• Instructions for the task
Restate each entry below word for word, without skipping any.

Items from a dataset:
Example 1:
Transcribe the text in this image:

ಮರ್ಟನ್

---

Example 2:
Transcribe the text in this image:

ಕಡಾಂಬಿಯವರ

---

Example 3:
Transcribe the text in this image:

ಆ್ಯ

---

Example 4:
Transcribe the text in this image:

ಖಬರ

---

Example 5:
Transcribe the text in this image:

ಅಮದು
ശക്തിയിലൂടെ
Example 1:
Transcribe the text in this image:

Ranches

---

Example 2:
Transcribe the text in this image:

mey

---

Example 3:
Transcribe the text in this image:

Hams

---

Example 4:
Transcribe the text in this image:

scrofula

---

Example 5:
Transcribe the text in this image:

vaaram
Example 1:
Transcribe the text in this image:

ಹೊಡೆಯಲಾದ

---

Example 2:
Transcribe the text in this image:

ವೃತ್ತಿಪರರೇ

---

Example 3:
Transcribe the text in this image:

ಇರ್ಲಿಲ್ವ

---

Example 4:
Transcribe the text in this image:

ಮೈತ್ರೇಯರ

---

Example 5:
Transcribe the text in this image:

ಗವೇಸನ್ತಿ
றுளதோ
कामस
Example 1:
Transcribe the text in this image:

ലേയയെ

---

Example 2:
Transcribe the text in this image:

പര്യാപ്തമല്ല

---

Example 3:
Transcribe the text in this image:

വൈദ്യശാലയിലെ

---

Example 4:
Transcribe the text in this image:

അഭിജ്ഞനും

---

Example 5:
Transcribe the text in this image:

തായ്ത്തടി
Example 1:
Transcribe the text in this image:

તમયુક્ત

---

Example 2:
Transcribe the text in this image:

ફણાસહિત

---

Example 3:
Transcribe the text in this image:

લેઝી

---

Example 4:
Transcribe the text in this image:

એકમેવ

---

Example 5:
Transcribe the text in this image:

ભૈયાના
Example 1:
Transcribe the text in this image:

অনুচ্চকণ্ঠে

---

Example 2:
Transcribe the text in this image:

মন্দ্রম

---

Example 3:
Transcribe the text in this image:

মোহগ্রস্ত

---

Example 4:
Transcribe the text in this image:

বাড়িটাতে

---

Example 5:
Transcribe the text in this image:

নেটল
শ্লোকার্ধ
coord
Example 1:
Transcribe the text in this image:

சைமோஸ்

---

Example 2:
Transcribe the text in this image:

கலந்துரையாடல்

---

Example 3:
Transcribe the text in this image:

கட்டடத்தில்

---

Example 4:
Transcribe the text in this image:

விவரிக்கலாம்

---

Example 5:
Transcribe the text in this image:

• Solution for this task
Example 1:
Transcribe the text in this image:

ಮರ್ಟನ್

---

Example 2:
Transcribe the text in this image:

ಕಡಾಂಬಿಯವರ

---

Example 3:
Transcribe the text in this image:

ಆ್ಯ

---

Example 4:
Transcribe the text in this image:

ಖಬರ

---

Example 5:
Transcribe the text in this image:

ಅಮದು
ശക്തിയിലൂടെ
Example 1:
Transcribe the text in this image:

Ranches

---

Example 2:
Transcribe the text in this image:

mey

---

Example 3:
Transcribe the text in this image:

Hams

---

Example 4:
Transcribe the text in this image:

scrofula

---

Example 5:
Transcribe the text in this image:

vaaram
Example 1:
Transcribe the text in this image:

ಹೊಡೆಯಲಾದ

---

Example 2:
Transcribe the text in this image:

ವೃತ್ತಿಪರರೇ

---

Example 3:
Transcribe the text in this image:

ಇರ್ಲಿಲ್ವ

---

Example 4:
Transcribe the text in this image:

ಮೈತ್ರೇಯರ

---

Example 5:
Transcribe the text in this image:

ಗವೇಸನ್ತಿ
றுளதோ
कामस
Example 1:
Transcribe the text in this image:

ലേയയെ

---

Example 2:
Transcribe the text in this image:

പര്യാപ്തമല്ല

---

Example 3:
Transcribe the text in this image:

വൈദ്യശാലയിലെ

---

Example 4:
Transcribe the text in this image:

അഭിജ്ഞനും

---

Example 5:
Transcribe the text in this image:

തായ്ത്തടി
Example 1:
Transcribe the text in this image:

તમયુક્ત

---

Example 2:
Transcribe the text in this image:

ફણાસહિત

---

Example 3:
Transcribe the text in this image:

લેઝી

---

Example 4:
Transcribe the text in this image:

એકમેવ

---

Example 5:
Transcribe the text in this image:

ભૈયાના
Example 1:
Transcribe the text in this image:

অনুচ্চকণ্ঠে

---

Example 2:
Transcribe the text in this image:

মন্দ্রম

---

Example 3:
Transcribe the text in this image:

মোহগ্রস্ত

---

Example 4:
Transcribe the text in this image:

বাড়িটাতে

---

Example 5:
Transcribe the text in this image:

নেটল
শ্লোকার্ধ
coord
Example 1:
Transcribe the text in this image:

சைமோஸ்

---

Example 2:
Transcribe the text in this image:

கலந்துரையாடல்

---

Example 3:
Transcribe the text in this image:

கட்டடத்தில்

---

Example 4:
Transcribe the text in this image:

விவரிக்கலாம்

---

Example 5:
Transcribe the text in this image:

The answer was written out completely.